• _Quoted text_:
________

#Song4Lent · Bible Study · Church of England · Churches Together in Britain · Felixstowe · Lent · Movie · Musical Theatre

A Song for Lent – Day 23 – Learning to Give in to Love

To Read: Click on song title to watch a video

If Ever I Would Leave You

from Camelot 

If ever I would leave you
It wouldn’t be in summer.
Seeing you in summer
I never would go.
Your hair streaked with sunlight,
Your lips red as flame,
Your face with a lustre
That puts gold to shame!

But if I’d ever leave you,
It couldn’t be in autumn.
How I’d leave in autumn
I never will know.
I’ve seen how you sparkle
When fall nips the air.
I know you in autumn
And I must be there.

And could I leave you
Running merrily through the snow?
Or on a wintry evening
When you catch the fire’s glow?

If ever I would leave you,
How could it be in springtime?
Knowing how in spring I’m bewitched by you so?
Oh, no! not in springtime!
Summer, winter or fall!

________

• _Written exercise_: Carry on the Lent devotional post about "If Ever I Would Leave You" from after "Summer, winter or fall!"

• _Recorded information_:
________

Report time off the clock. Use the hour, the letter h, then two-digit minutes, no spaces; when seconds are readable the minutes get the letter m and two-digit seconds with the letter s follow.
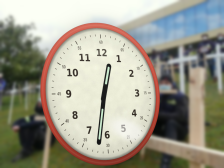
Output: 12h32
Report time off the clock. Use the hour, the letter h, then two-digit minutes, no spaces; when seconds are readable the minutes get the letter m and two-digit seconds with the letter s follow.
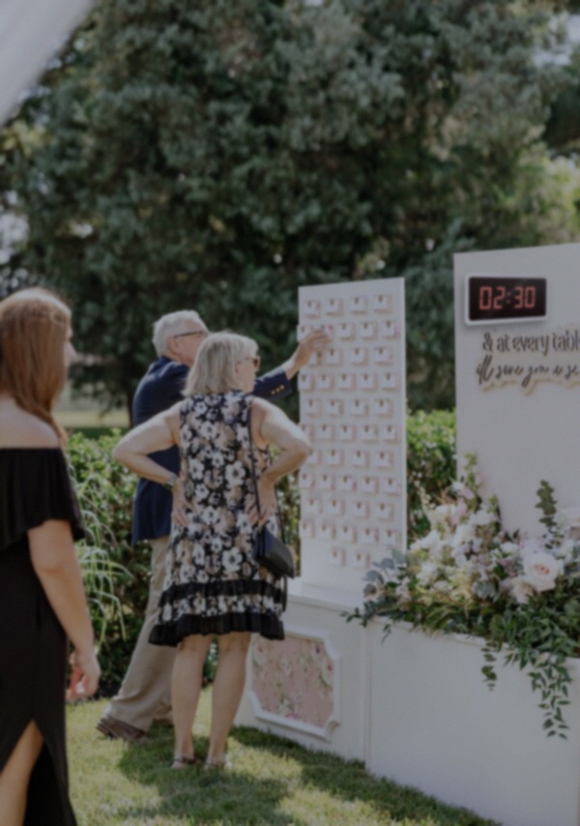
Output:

________

• _Answer for the task_:
No, never could I leave you at all!

From the Scriptures:

Yet whatever gains I had, these I have come to regard as loss because of Christ. More than that, I regard everything as loss because of the surpassing value of knowing Christ Jesus my Lord. For his sake I have suffered the loss of all things, and I regard them as rubbish, in order that I may gain Christ and be found in him, not having a righteousness of my own that comes from the law, but one that comes through faith in Christ, the righteousness from God based on faith. 10 I want to know Christ and the power of his resurrection and the sharing of his sufferings by becoming like him in his death, 11 if somehow I may attain the resurrection from the dead.

Philippians 3.7-11

To Reflect: 

I don’t know exactly when it happened, but I am glad it did happen.Camelot  There was a moment in my life when I realised, like Lancelot in his all-consuming love for Guinevere, that I would never ever leave the love of The One Who Loves Us Best.

It was during a dark and troubling time in South Africa – I’m no hero, many people faced similar things – when I knew that if I was forced to decide between doing what my Lover wants and doing what anyone else demanded, I would choose God.

Today’s scripture verses from Philippians and the words of Polycarp at his martyrdom have become my own:

“86 years have I have served him, and he has done me no wrong.

How can I blaspheme my King and my Saviour?”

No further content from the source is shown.